§ PROBLEM REQUIREMENTS:
Each line from the opening of the listing below through the line that contains "Motion by Trustee Self" is to be output exactly as written.

§ ENTRIES SHOWN:
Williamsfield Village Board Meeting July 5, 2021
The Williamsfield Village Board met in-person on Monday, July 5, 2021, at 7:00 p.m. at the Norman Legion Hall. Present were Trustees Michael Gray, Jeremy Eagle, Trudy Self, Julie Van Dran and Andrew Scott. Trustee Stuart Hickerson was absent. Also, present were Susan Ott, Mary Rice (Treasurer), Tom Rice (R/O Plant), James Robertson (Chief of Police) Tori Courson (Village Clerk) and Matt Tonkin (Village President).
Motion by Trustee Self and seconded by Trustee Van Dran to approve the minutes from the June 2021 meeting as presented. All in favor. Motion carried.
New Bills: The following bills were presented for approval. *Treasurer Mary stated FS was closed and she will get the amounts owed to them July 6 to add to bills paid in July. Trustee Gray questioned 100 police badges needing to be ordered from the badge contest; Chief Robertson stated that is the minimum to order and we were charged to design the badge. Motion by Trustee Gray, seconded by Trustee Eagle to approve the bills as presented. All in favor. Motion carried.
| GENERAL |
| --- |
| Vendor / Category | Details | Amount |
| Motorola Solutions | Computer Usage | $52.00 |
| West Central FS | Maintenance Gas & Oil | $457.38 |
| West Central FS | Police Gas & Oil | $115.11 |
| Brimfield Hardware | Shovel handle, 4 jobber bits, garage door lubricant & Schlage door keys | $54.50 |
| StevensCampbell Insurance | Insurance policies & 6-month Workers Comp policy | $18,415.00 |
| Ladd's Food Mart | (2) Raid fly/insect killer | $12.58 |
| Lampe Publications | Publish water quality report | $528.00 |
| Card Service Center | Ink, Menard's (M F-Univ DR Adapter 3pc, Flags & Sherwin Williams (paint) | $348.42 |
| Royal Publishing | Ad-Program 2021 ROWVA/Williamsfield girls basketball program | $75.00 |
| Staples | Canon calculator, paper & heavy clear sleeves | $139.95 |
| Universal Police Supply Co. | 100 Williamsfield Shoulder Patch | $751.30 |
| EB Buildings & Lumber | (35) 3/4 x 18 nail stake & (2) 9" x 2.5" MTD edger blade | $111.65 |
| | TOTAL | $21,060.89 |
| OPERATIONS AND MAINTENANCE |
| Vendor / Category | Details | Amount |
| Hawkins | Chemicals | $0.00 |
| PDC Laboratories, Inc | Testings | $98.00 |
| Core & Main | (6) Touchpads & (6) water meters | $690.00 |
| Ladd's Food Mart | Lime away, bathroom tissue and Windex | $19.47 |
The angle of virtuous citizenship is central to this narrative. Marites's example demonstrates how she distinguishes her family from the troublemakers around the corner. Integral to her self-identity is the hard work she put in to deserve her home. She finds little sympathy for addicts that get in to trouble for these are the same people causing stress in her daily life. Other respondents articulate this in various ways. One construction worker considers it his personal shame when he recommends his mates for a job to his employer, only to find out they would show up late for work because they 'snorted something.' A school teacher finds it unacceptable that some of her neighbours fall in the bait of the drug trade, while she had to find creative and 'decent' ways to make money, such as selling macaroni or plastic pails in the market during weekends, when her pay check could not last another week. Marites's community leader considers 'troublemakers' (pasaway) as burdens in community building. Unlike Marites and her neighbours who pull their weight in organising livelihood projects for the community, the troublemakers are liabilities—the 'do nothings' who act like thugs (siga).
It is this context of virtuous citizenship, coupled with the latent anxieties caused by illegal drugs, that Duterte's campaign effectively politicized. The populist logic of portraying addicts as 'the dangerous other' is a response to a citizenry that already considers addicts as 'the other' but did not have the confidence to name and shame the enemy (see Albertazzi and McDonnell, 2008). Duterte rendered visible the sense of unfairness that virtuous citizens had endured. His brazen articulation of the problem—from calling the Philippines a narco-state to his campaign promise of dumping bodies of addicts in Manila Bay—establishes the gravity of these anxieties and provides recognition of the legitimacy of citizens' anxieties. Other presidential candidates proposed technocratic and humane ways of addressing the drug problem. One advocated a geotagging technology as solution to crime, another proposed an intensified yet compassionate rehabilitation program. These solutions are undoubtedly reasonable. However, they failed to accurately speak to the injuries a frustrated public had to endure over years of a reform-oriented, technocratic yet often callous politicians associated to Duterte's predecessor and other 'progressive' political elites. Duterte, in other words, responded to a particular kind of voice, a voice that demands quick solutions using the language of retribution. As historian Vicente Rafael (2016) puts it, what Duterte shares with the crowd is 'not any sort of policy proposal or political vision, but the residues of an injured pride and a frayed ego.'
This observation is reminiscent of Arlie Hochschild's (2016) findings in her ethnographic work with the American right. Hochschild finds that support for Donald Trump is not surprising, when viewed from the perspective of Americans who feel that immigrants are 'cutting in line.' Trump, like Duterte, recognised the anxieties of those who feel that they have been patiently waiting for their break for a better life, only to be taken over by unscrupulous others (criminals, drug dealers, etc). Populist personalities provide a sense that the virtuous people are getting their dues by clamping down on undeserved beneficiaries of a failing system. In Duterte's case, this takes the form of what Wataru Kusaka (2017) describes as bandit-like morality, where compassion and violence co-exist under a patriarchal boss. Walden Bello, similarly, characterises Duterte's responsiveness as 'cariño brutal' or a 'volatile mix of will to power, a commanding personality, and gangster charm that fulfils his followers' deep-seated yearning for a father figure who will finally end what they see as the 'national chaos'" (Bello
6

§ TASK SOLUTION:
Williamsfield Village Board Meeting July 5, 2021
The Williamsfield Village Board met in-person on Monday, July 5, 2021, at 7:00 p.m. at the Norman Legion Hall. Present were Trustees Michael Gray, Jeremy Eagle, Trudy Self, Julie Van Dran and Andrew Scott. Trustee Stuart Hickerson was absent. Also, present were Susan Ott, Mary Rice (Treasurer), Tom Rice (R/O Plant), James Robertson (Chief of Police) Tori Courson (Village Clerk) and Matt Tonkin (Village President).
Motion by Trustee Self and seconded by Trustee Van Dran to approve the minutes from the June 2021 meeting as presented. All in favor. Motion carried.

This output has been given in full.